Hier au petit matin, autour des machines à café, dans les réunions, à la cafétéria, les conversations continuaient néanmoins. « Avec un non aussi net, aussi clair, on s’est sentis franchement déprimés, les premières heures, avoue Elizabeth, une Britannique. Si les Français ne sont pas optimistes, n’ont pas confiance dans ce projet, alors qui peut l’avoir ? » Mais John, un de ses compatriotes, expert en prévision socio-économique, veut trouver des raisons d’espérer : « L’Europe a quitté le terrain du débat entre spécialistes. Je ne sais pas si cela va devenir la règle. Mais discuter comme cela d’une directive ‘services’, des articles d’une Constitution, cette démocratie en herbe, c’est vraiment nouveau et positif. »
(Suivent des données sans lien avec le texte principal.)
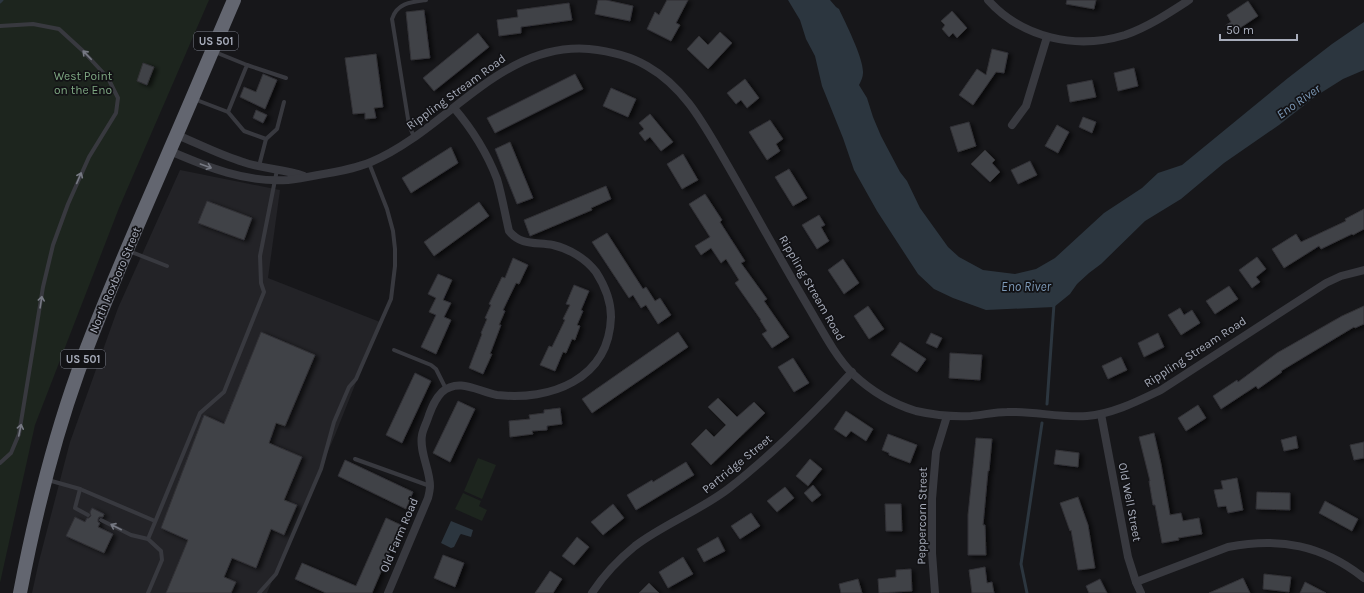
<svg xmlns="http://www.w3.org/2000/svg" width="1364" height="593" font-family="Karla,sans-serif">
	<defs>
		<filter id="shadow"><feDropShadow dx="3.5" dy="2" stdDeviation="2" flood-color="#0009"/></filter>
	</defs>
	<rect width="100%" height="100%" fill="#17171a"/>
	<polygon fill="#232327" points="180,170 280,190 268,278 380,322 335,435 267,593 32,593 39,561 70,442 118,308"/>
	<g fill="#1d251e">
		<polygon points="0,0 209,0 119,208 35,425 0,583"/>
		<polygon points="478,458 496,465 482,499 464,491"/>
		<polygon points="463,493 481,501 479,506 487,510 482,521 455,509"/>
	</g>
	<g fill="#2c363f">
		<path d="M788,0H830L836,7L839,9C845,22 864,59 863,73C863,77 861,81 859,85L867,98L873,117L881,136L900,172L907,181L920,208L948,247L959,257L983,270L1015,274L1036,269L1055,258L1104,213L1142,188L1158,173L1182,165L1288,78L1332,44L1364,22V70L1343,79L1316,96L1279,125L1224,163L1181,199L1145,221L1101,264L1089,273L1077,284L1070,294L1054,307L986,310L953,298L934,289L918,274L877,211L854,170L843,138L822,86L815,56L806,39L800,20Z"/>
		<polygon points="451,521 473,530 471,537 461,534 460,535 454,547 451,548 441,543"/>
	</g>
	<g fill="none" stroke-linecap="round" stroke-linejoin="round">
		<g stroke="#2c363f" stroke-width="3">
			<polyline points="0,2 2,0"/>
			<polyline points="1047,404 1054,304"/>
			<polyline points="1027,593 1021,564 1042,423"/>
		</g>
	</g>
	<g fill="#414247" stroke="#313136" filter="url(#shadow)">
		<polygon points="598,0 606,0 633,6 630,21 595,14"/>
		<polygon points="667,0 688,0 676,23 680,25 671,41 647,29 655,12 659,15"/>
		<polygon points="1067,0 1096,0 1094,9 1066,4"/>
		<polygon points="1248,1 1258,16 1231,34 1226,25 1231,22 1227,15"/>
		<polygon points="569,3 572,20 521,27 521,33 499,36 497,20 518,17 517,10"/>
		<polygon points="424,10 430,58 411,60 406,12"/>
		<polygon points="952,11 967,28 957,38 953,33 949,37 942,29 945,25 941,21"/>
		<polygon points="720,32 732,43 708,69 687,49 699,36 708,45"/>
		<polygon points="478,33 489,47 434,91 423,78"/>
		<polygon points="992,49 1008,53 1004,73 996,72 973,105 959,95 977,69 986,75"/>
		<polygon points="376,54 383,107 374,108 376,118 365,119 365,113 353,114 345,58"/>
		<polygon points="143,63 154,67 147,85 137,81"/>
		<polygon points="1134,68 1138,86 1118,91 1114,73"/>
		<polygon points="263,74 277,80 265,109 240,97 244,87 256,92"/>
		<polygon points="575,74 583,89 495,133 487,118"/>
		<polygon points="745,79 759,98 747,108 741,100 736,104 727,93"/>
		<polygon points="1092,80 1096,97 1070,102 1067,85"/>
		<polygon points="611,88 636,99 628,117 603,106"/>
		<polygon points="256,110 267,115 263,123 253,118"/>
		<polygon points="650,114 673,142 661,151 650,137 645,141 639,133 644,129 639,123"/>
		<polygon points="1083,117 1096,122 1092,133 1079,127"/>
		<polygon points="770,120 783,139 776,144 780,151 767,160 749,132"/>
		<polygon points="969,122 976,146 958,152 950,127"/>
		<polygon points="1057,125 1069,132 1058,153 1045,146"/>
		<polygon points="510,142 533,198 517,204 495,149"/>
		<polygon points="451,147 458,163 411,193 402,178"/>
		<polygon points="985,150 995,160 992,163 1000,172 990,182 971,164"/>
		<polygon points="683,154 698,180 682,189 667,164"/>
		<polygon points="1030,161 1037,175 1018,184 1011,170"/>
		<polygon points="789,169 807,198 793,206 775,177"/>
		<polygon points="606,186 611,199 591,208 592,210 530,236 524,220"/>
		<polygon points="705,194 722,220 720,222 745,261 741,263 767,299 764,301 789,337 772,348 762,334 767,331 760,320 761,320 735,283 739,280 726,259 721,263 711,248 701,255 695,246 710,237 689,204"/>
		<polygon points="207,201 252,218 244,240 198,223"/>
		<polygon points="479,202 489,216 434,256 424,242"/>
		<polygon points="1364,209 1364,229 1353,235 1352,234 1321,249 1319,246 1284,268 1272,249 1296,234 1301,242 1346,221 1345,219"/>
		<polygon points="819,215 825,225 821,227 829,241 817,249 802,225"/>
		<polygon points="607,233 643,289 646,287 655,301 660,298 671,315 658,324 646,305 641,308 633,295 629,298 592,242"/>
		<polygon points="1257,257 1266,269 1256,277 1260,282 1252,288 1239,270"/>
		<polygon points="513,258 528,265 519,284 516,283 503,310 505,311 499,325 501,325 490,354 492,354 483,374 469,368 482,334 481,333 487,319 485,318 491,305 489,304 502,277 505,278"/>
		<polygon points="843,259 859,283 844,294 828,270"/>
		<polygon points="438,274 452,280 443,300 451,303 444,317 451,320 436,354 421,347 436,315 429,312 436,298 428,294"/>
		<polygon points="574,285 589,291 581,310 583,311 577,325 580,326 576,337 575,340 572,339 566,353 563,352 555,371 540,365 549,346 552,347 565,320 563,319 570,305 566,304"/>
		<polygon points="1229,286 1238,299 1215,314 1206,301"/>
		<polygon points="868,306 884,329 869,339 854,316"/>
		<polygon points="1364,306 1364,324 1355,328 1354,327 1281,371 1282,372 1258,389 1256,386 1221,409 1213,396 1237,380 1238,382 1277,353 1342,316"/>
		<polygon points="1180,308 1184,315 1192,310 1200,323 1181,335 1168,315"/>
		<polygon points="261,332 315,355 285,426 276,423 269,443 302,457 284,500 297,505 284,535 271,529 256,568 232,558 224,577 236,582 231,593 166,593 188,540 161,528 204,415 224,424"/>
		<polygon points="678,332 688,347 592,413 582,399"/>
		<polygon points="931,333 942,338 937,348 926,343"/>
		<polygon points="1158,333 1164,347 1144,357 1138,343"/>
		<polygon points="900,342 926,359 917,372 891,355"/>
		<polygon points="950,353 982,355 980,380 949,378"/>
		<polygon points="1121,357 1127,370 1108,379 1102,366"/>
		<polygon points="793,358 809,383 794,392 778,367"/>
		<polygon points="415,373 431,381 402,443 386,435"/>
		<polygon points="718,398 737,417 754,402 765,413 711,465 691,444 706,429 714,437 726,425 708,407"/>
		<polygon points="458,401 475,409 450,462 433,453"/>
		<polygon points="1198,405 1206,418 1186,431 1178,418"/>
		<polygon points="560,408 562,424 547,426 547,430 532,431 533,434 510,437 509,421 530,419 529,415 544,413 544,410"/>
		<polygon points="846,411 873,429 866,441 851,431 846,437 834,429"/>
		<polygon points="1154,433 1161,464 1170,515 1181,513 1183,521 1199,518 1202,534 1178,538 1179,540 1162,543 1155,505 1153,505 1149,481 1150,481 1139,437"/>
		<polygon points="888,434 917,445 910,463 889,455 889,453 882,450"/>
		<polygon points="1296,436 1298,448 1284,451 1281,440"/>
		<polygon points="976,438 992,439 989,471 988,471 983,525 985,525 986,555 968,555 968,515"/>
		<polygon points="1364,442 1364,458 1354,460 1350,445"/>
		<polygon points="1056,450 1079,453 1078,467 1054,464"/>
		<polygon points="810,459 822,469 808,486 796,476"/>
		<polygon points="345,460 413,492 406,509 338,476"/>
		<polygon points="686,462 694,475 636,510 627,495 652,480 653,482"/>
		<polygon points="1237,478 1243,510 1228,513 1226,506 1218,507 1214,490 1223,489 1221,481"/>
		<polygon points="813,485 821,495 812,502 804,493"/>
		<polygon points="785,487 794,498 777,512 767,501"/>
		<polygon points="1257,492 1290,493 1290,510 1256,509"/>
		<polygon points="1078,497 1088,525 1095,568 1078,570 1071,530 1070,531 1060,503"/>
		<polygon points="1325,501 1358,519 1352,531 1319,513"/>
		<polygon points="613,504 624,518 603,535 591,522"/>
		<polygon points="885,504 901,504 902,531 886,531"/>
		<polygon points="92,508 104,514 103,517 99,517 98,519 98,522 100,523 98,527 113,534 104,553 66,536 75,517 85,522 87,518 89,518 91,516 90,512"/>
		<polygon points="751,513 760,526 740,539 731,526"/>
		<polygon points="386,518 401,525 372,593 326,593 295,579 302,563 356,586"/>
		<polygon points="577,537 589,547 574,565 562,556"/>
		<polygon points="718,537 725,551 704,562 697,549"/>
		<polygon points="443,555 464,563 455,587 434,578"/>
		<polygon points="683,557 693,574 668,588 659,572"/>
		<polygon points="985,567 987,583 992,582 994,593 972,593 969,570"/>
		<polygon points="911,569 912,591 879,593 878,579 896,577 896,570"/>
		<polygon points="550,571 562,579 553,593 535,593"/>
		<polygon points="1264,574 1291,577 1289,592 1263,589"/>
		<polygon points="1243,578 1250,593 1209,593"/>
		<polygon points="858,579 862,593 841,593 839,584"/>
		<polygon points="1100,579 1107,593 1089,593 1086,586"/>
		<polygon points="1305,582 1326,593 1300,593"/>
		<polygon points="649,583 659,593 639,593"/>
	</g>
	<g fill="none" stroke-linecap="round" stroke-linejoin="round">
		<g stroke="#38393f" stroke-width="4">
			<polyline points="0,26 33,24 59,29 83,51 108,78 118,98 116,113 89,157 68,204 53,245 43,287 19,434 11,453 0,463"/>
			<polyline points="215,52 247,65 228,112"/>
			<polyline points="247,65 286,78"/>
			<polyline points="194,99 228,112 244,131 266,139 277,129 284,102"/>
			<path d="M414,137L409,125L392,19C397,3 411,2 426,0"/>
			<polyline points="259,166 266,139"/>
			<polyline points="129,251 167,266"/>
			<polyline points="394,350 431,365 436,369 446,389"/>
			<polyline points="355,459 430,486"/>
			<polyline points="48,480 80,489 155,521"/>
			<polyline points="80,489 75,508 88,515"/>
			<polyline points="101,520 131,535 148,539"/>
			<polyline points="148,593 162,560 161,551 148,539 200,413 224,392 264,292 261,283 260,256 277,170"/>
			<polyline points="259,593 276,574 321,469 334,422 349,387 356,379 362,365 391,299 395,266 395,249 393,231 387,209 369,163"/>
		</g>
		<g stroke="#38393f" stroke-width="8">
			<path d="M988,0C1022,38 1076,50 1125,35C1148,27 1169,13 1189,0"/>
			<polyline points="1012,125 1026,106 1047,37"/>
			<path d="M177,135C199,144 220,155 243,162C263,169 284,169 304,176"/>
			<path d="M170,151C207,167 246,183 288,180C298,179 308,177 318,175C336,172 354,169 371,162C447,130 500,42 589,49C609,51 630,56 647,66C684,87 703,123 724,159C753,209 780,259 809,308C822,330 835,356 853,374C870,390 893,404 916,411C934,415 953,417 971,416C983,415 995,412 1007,412C1034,411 1060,418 1087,416C1113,414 1138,401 1161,390L1326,283L1341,276L1364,270"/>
			<polyline points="1101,414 1128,557 1136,582 1141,593"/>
			<path d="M1136,582L1228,547C1280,537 1322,545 1364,578"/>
			<path d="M388,593L428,498C429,494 430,490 430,486C430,469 419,452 422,435C423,429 427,422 429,415C432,407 435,399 442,392C459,377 479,392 497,395C550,401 609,380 611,317C611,301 605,286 596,272C586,259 570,249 553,245C536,242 521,246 509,231C505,214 502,196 497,179C487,153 472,129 454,108"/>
			<path d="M592,593C603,576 619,559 635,546C664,524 699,511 728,489C773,454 813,414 852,372"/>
			<polyline points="935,593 932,553 932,499 936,452 947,416"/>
		</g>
		<path stroke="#636670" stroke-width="14" d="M20,593C34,520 53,442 78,372C105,297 138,225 169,152C191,102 212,51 234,0"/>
	</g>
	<defs><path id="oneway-shaft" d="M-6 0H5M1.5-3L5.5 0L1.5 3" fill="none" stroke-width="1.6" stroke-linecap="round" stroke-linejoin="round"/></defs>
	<g stroke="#767983">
		<use href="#oneway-shaft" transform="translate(87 55) rotate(-134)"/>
		<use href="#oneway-shaft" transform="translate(206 166) rotate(20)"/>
		<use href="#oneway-shaft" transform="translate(79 178) rotate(-67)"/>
		<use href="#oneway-shaft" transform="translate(41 302) rotate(-81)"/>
		<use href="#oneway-shaft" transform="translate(20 430) rotate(-78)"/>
		<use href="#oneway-shaft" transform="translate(116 527) rotate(-153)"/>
	</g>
	<g text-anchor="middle" stroke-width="3.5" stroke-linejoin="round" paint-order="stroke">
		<g fill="#121215" stroke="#7b7e89" stroke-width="1">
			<rect x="194" y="32" width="44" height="18" rx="3"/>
			<rect x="61" y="350" width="44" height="18" rx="3"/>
		</g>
		<g font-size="11" font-weight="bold" fill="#a8adbb">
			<text x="216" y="45">US 501</text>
			<text x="83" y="363">US 501</text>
		</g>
		<g font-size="12" fill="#7ea782" stroke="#121215">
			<text x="83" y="80">West Point<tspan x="83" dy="14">on the Eno</tspan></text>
		</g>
		<g font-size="12" fill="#a8adbb" stroke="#121215">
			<text transform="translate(456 92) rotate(-36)" y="4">Rippling Stream Road</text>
			<text transform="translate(115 280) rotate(-67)" y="4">North Roxboro Street</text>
			<text transform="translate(812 288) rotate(60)" y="4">Rippling Stream Road</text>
			<text transform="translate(1195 352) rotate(-33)" y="4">Rippling Stream Road</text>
			<text transform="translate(737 464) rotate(-39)" y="4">Partridge Street</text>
			<text transform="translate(1130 502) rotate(79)" y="4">Old Well Street</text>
			<text transform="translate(922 516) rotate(-89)" y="4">Peppercorn Street</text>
			<text transform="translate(399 535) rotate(-67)" y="4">Old Farm Road</text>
		</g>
		<g font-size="13" font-style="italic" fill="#7d9ab8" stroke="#121215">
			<text transform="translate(1298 101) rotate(-35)" y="5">Eno River</text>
			<text x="1026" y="291">Eno River</text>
		</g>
	</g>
	<path d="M1220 34v6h77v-6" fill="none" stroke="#a8adbb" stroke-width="2"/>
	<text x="1226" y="34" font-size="12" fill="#a8adbb" stroke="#121215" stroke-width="3" paint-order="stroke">50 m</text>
</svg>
Désormais, on s’efforce de supputer les conséquences de ce vote, en interne. Notamment au cabinet de Jacques Barrot, le plus concerné. Brève conversation saisie devant les ascenseurs : « C’est sûr, maintenant, quand les Français viendront réclamer davantage de financements de l’Europe, ils auront quelques difficultés à faire prévaloir leurs vues, redoute Patrick. Mais cela fera aussi réfléchir nos partenaires (NDLR : les cabinets des autres commissaires, les gouvernements). Les négociations seront d’une certaine façon facilitées. » Avec ce non massif, il y a « une sorte de taquet qui est mis à la volonté par trop importante chez certains de ne pas réglementer, de favoriser la tendance libérale », renchérit un autre conseiller.

Bousculée, l’institution n’est pas pour autant totalement traumatisée. Le travail continue et ce n’est pas un vain mot. A Echo, l’Office européen d’aide humanitaire, un peu éloigné du siège central, du coeur de la tourmente, les réunions se succèdent comme à l’accoutumée : « Nous avons des projets très concrets et nous ne pouvons nous permettre de tout arrêter », estime Fiona. Et puis, « vous savez, il y a des fonctionnaires qui travaillent dix ans sur des textes, des directives, qui finalement, ne sont pas adoptées. Ce n’est pas la fin de tout. C’est ça notre boulot, préparer le terrain. »

La suite dépend des politiques. Mais aussi des peuples.